The session I was in was expertly facilitated by a person with an enormous depth of knowledge and experience with the tool, and so was able to quickly engage with the group and identify the subtle things occurring as people engaged with the tool and understand how it applied to them. There were a number of married couples in the group which made it particularly interesting as there was plenty of ‘critique’ offered when some of the findings were revealed. All great fun.

As I reflect on that activity I am reminded of two important lessons that working with these sorts of personality profiling tools teach us:

  1. No Judgement: There is not ‘good or bad’ here – just different. The fact is that we need the blend of ‘types’ in our social settings, be it family groupings, work settings, sports clubs etc. That is what helps us function well in all circumstances. The benefit to us of these profiles is to help understand how our differences can be better understood and accommodated as we work together.
  2. The Amplification effect: In times of adversity or stress these personality traits are often amplified. Our dominant personality characteristics will likely be more pronounced, more observable – and sometimes cause more offence because we have all retreated further into the area that is more ‘comfortable’ for us, and are therefore less likely to immediately understand and accommodate the ways others are responding to the circumstances.

For those involved in thinking about how we will accommodate the needs of our kids in the uncertain weeks or months ahead, this is important.

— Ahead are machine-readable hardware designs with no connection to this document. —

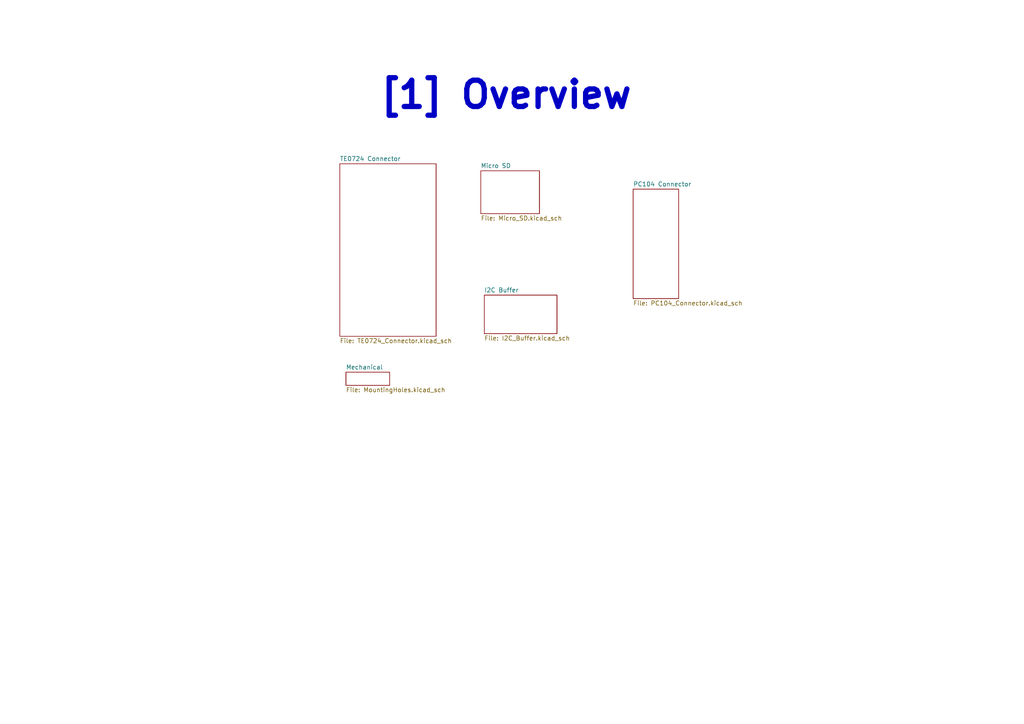
<source format=kicad_sch>
(kicad_sch
	(version 20250114)
	(generator "eeschema")
	(generator_version "9.0")
	(uuid "94da9b83-1146-4f01-8e34-8153765b0257")
	(paper "A4")
	(title_block
		(title "Overview")
	)
	(lib_symbols)
	(text "[1] Overview"
		(exclude_from_sim no)
		(at 146.812 27.686 0)
		(effects
			(font
				(size 7.62 7.62)
				(thickness 1.524)
				(bold yes)
			)
		)
		(uuid "8178cb01-8e75-4a59-9452-79799aa6864c")
	)
	(sheet
		(at 139.446 49.53)
		(size 17.018 12.446)
		(exclude_from_sim no)
		(in_bom yes)
		(on_board yes)
		(dnp no)
		(fields_autoplaced yes)
		(stroke
			(width 0.1524)
			(type solid)
		)
		(fill
			(color 0 0 0 0.0000)
		)
		(uuid "1213a66d-8b93-46c4-b414-9452953a635e")
		(property "Sheetname" "Micro SD"
			(at 139.446 48.8184 0)
			(effects
				(font
					(size 1.27 1.27)
				)
				(justify left bottom)
			)
		)
		(property "Sheetfile" "Micro_SD.kicad_sch"
			(at 139.446 62.5606 0)
			(effects
				(font
					(size 1.27 1.27)
				)
				(justify left top)
			)
		)
		(instances
			(project "adapter-pcb"
				(path "/94da9b83-1146-4f01-8e34-8153765b0257"
					(page "4")
				)
			)
		)
	)
	(sheet
		(at 98.552 47.498)
		(size 27.94 50.038)
		(exclude_from_sim no)
		(in_bom yes)
		(on_board yes)
		(dnp no)
		(fields_autoplaced yes)
		(stroke
			(width 0.1524)
			(type solid)
		)
		(fill
			(color 0 0 0 0.0000)
		)
		(uuid "657822a5-55a5-4f02-b891-b1bece19e172")
		(property "Sheetname" "TE0724 Connector"
			(at 98.552 46.7864 0)
			(effects
				(font
					(size 1.27 1.27)
				)
				(justify left bottom)
			)
		)
		(property "Sheetfile" "TE0724_Connector.kicad_sch"
			(at 98.552 98.1206 0)
			(effects
				(font
					(size 1.27 1.27)
				)
				(justify left top)
			)
		)
		(instances
			(project "adapter-pcb"
				(path "/94da9b83-1146-4f01-8e34-8153765b0257"
					(page "2")
				)
			)
		)
	)
	(sheet
		(at 183.642 54.864)
		(size 13.208 31.75)
		(exclude_from_sim no)
		(in_bom yes)
		(on_board yes)
		(dnp no)
		(fields_autoplaced yes)
		(stroke
			(width 0.1524)
			(type solid)
		)
		(fill
			(color 0 0 0 0.0000)
		)
		(uuid "6da06bd5-7839-43dd-9065-41aec0431e8e")
		(property "Sheetname" "PC104 Connector"
			(at 183.642 54.1524 0)
			(effects
				(font
					(size 1.27 1.27)
				)
				(justify left bottom)
			)
		)
		(property "Sheetfile" "PC104_Connector.kicad_sch"
			(at 183.642 87.1986 0)
			(effects
				(font
					(size 1.27 1.27)
				)
				(justify left top)
			)
		)
		(instances
			(project "adapter-pcb"
				(path "/94da9b83-1146-4f01-8e34-8153765b0257"
					(page "3")
				)
			)
		)
	)
	(sheet
		(at 140.462 85.598)
		(size 21.082 11.176)
		(exclude_from_sim no)
		(in_bom yes)
		(on_board yes)
		(dnp no)
		(fields_autoplaced yes)
		(stroke
			(width 0.1524)
			(type solid)
		)
		(fill
			(color 0 0 0 0.0000)
		)
		(uuid "8f9a2a35-dce8-46a6-bed9-0172c40628c2")
		(property "Sheetname" "I2C Buffer"
			(at 140.462 84.8864 0)
			(effects
				(font
					(size 1.27 1.27)
				)
				(justify left bottom)
			)
		)
		(property "Sheetfile" "I2C_Buffer.kicad_sch"
			(at 140.462 97.3586 0)
			(effects
				(font
					(size 1.27 1.27)
				)
				(justify left top)
			)
		)
		(instances
			(project "adapter-pcb"
				(path "/94da9b83-1146-4f01-8e34-8153765b0257"
					(page "5")
				)
			)
		)
	)
	(sheet
		(at 100.33 107.95)
		(size 12.7 3.81)
		(exclude_from_sim no)
		(in_bom yes)
		(on_board yes)
		(dnp no)
		(fields_autoplaced yes)
		(stroke
			(width 0.1524)
			(type solid)
		)
		(fill
			(color 0 0 0 0.0000)
		)
		(uuid "e51e9f8e-eaa3-4fda-9861-8320ec2d6a3c")
		(property "Sheetname" "Mechanical"
			(at 100.33 107.2384 0)
			(effects
				(font
					(size 1.27 1.27)
				)
				(justify left bottom)
			)
		)
		(property "Sheetfile" "MountingHoles.kicad_sch"
			(at 100.33 112.3446 0)
			(effects
				(font
					(size 1.27 1.27)
				)
				(justify left top)
			)
		)
		(instances
			(project "adapter-pcb"
				(path "/94da9b83-1146-4f01-8e34-8153765b0257"
					(page "6")
				)
			)
		)
	)
	(sheet_instances
		(path "/"
			(page "1")
		)
	)
	(embedded_fonts no)
)

</source>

Already I’ve observed a range of behaviours emerging from those who see the new opportunities that are presented and want to be able to crack on and set up the structures and processes to support that (Dominance), those see the opportunities and set out to build relationships and persuade others about what needs to be done, (Influence), those who want to spend time with others until consensus is reached and ensure that everyone is feeling safe and included (steadiness) to those who don’t want to act until they have all the details right and all the bases covered (conscientiousness).

The fact is, while we may find ourselves reacting negatively to the views of others and the suggestions they make or actions they’re taking, we need all of these things working together. It’s not that one is right and the other is wrong. As we respond to the stress our circumstances bring (or find ourselves reacting to the stress of others) our instinct will be to become more entrenched in the ways of working and thinking that are more naturally a part of our own personality, and be less accommodating or understanding of where others are coming from. It’s a challenge – but it’s a fact.

So in the coming week(s) as we’re coping with adjusting to the different ways of working, let’s be mindful of the fact that our strength compliments another’s weakness and vice versa. In times of adversity we need to understand that more than ever. It will be our ability to work together that will help us overcome the current crisis and find solutions to the problems that face us, some of which we’re not even aware of yet.

In the words of our Prime Minister, “Be Kind”.

2 thoughts on “Be kind

  1. Love this. Thanks Derek. Good to be reminded that our personality traits are exaggerated under pressure. I’m part of a new team and we are working surprisingly well together, from home, under pressure. Makes me realise how special they are – how lucky I am. But I’m hearing loads of good stories like this – I think many are rising to the challenge!